IHRE AUFGABE:
Schreiben Sie den Text über die Anfänge des Fußballs in Afrika im Anschluss an seinen letzten Satz weiter.

DOKUMENTAUSSCHNITT:
:::
Aus der Euphorie der großen Entkolonialisierungsphase der 60er Jahre stammen die optimistischen Prognosen, noch im 20 Jahrhundert werde eine der neuentstehenden afrikanischen Nationen den Fußball-Weltmeister stellen. Wie wir nunmehr sagen können, hat sich diese optimistische und wohl auch etwas naive Einschätzung nicht bewahrheitet. Afrika hat in der Struktur der globalen Fußballökonomie den Status des Talentereservoirs noch nicht überwinden können. Ist die Abwanderung der besten Spieler (vorwiegend nach Europa) Ausdruck kolonialer Kontinuität?
Der Ethnologe Kurt Wachter definiert die Anfänge des Fußball in Afrika als ihrem Charakter nach kulturimperialistisch. Er wurde in erster Linie von britischen Kolonisten verbreitet und gespielt. Bereits drei Jahre nach Gründung der englischen Football Association (FA) wurde 1866 das erste Spiel auf afrikanischem Boden ausgetragen, 1892 in Südafrika eine eigener Verband organisiert. 1899 tourte eine aus Farbigen zusammengestellte Mannschaft im "Mutterland" - die Resultate waren erwartungsgemäß bescheiden. In Südafrika verfestigte sich schon damals die Differenzierung zwischen den elitären (und somit "weißen") Spielen Rugby und Cricket und dem proletarischen Fußball, den bald auch Schwarze und Inder spielten.
Zivilisierung und kulturelle Transformation
In Westafrika war die Ausgangslage ganz ähnlich. An der Gold Coast, dem späteren Ghana, entstand 1903 der erste Klub, der in der Folge mit Exhibitions Fußball auf dem flachen Land verbreitete. Bald kamen die Europäer auf die Idee, Mannschaftssportarten (und hier in erster Linie Fußball) als Vehikel zur kulturellen Transformation der indigenen Bevölkerung einzusetzen. Über die Vermittlung von Werten wie Disziplin, Kameradschaft oder Fairness hoffte man, eine gewisse "Zivilisierung" des afrikanischen Wesens erreichen zu können. Umgesetzt wurde dieses, an christlichen Werten orientierte, Ideal von Persönlichkeitsbildung in erster Linie an Missionsschulen und deren Kombination von Erziehung und Sport. "Sportsmanship" stand im viktorianischen England hoch im Kurs und galt als kulturelle Errungenschaft ersten Rangs. Im Colonial Office etwa, war "Team Spirit" ein explizites Qualifikationskriterium für angehende Beamte. Viele von ihnen konnten in ihrer Biografie auf sportliche Erfolge verweisen.
:::
VORLIEGENDE EINTRÄGE:
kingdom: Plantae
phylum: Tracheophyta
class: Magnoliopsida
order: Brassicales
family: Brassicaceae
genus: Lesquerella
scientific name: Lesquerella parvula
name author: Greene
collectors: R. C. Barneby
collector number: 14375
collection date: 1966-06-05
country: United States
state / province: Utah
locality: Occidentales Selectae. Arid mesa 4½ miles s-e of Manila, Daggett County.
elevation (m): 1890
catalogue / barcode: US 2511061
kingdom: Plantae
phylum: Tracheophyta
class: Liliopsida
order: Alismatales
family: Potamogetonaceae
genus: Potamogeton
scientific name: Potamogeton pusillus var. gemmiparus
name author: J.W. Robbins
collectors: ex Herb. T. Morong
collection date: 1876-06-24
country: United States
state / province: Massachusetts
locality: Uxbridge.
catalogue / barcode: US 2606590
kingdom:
:::
ERGEBNIS DER AUFGABE:
1889 erhielt mit Arthur Wharton (1865 - 1930) der erste Afrikaner einen Profivertrag bei einem englischen Verein (Rotherham). Unter anderem war er auch beim damals vermutlich besten Team des Landes (und somit wohl der Welt), Preston North End engagiert. Der auch "Othello" genannte Wharton, entpuppte sich als sportliches Multitalent, spielte erfolgreich Cricket und stellte im Sprint über 100 Yards einen nationalen Rekord auf, der Jahrzehnte lang halten sollte. Er starb verarmt und wurde bald vergessen.
Ende der 1920er Jahre erfuhr Fußball in Afrika einen Popularisierungsschub, und entzog sich langsam der Kontrolle der Weißen: Afrikanische Eliten begannen sich in seiner Organisation zu engagieren. Bald bildeten sich Verbindungen zwischen "unabhängigen Vereinen" und den sich entwickelnden protonationalen Strömungen heraus. In Nigeria verbot der Verband daher Missionsschülern in solchen Klubs zu spielen. Die Aneignung des Fußballs durch die Afrikaner, analog zu anderen gesellschaftlichen Bereichen, war nach 1945 jedoch nicht mehr aufzuhalten. Die Entwicklung in französischen Kolonien West- und Nordafrikas verlief ähnlich, unterschied sich jedoch in einem wesentlichen Punkt. Fußball war in Frankreich im Unterschied zu England, wo er als etwas mit dem britischen Nationalcharakter untrennbar Verwobenes angesehen wurde, weit weniger mit kulturellen Überfrachtungen belastet. Die Integration von afrikanischen Spielern im metropolitanen Spielgeschehen war daher viel leichter möglich. (1938 waren bereits rund 150 afrikanische Kicker, vorwiegend aus dem Maghreb, in den französischen Ligen vertreten.)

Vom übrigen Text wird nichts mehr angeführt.